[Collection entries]
⟨
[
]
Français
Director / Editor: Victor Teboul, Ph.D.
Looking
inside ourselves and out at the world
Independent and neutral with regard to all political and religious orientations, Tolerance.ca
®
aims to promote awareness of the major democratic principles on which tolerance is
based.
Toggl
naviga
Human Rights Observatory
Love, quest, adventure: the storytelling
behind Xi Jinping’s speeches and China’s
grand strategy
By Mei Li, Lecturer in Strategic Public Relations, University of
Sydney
⟩
**Task to carry out:**
Copy the data exactly as it was presented.

**Reply:**
[
]
Français
Director / Editor: Victor Teboul, Ph.D.
Looking
inside ourselves and out at the world
Independent and neutral with regard to all political and religious orientations, Tolerance.ca
®
aims to promote awareness of the major democratic principles on which tolerance is
based.
Toggl
naviga
Human Rights Observatory
Love, quest, adventure: the storytelling
behind Xi Jinping’s speeches and China’s
grand strategy
By Mei Li, Lecturer in Strategic Public Relations, University of
Sydney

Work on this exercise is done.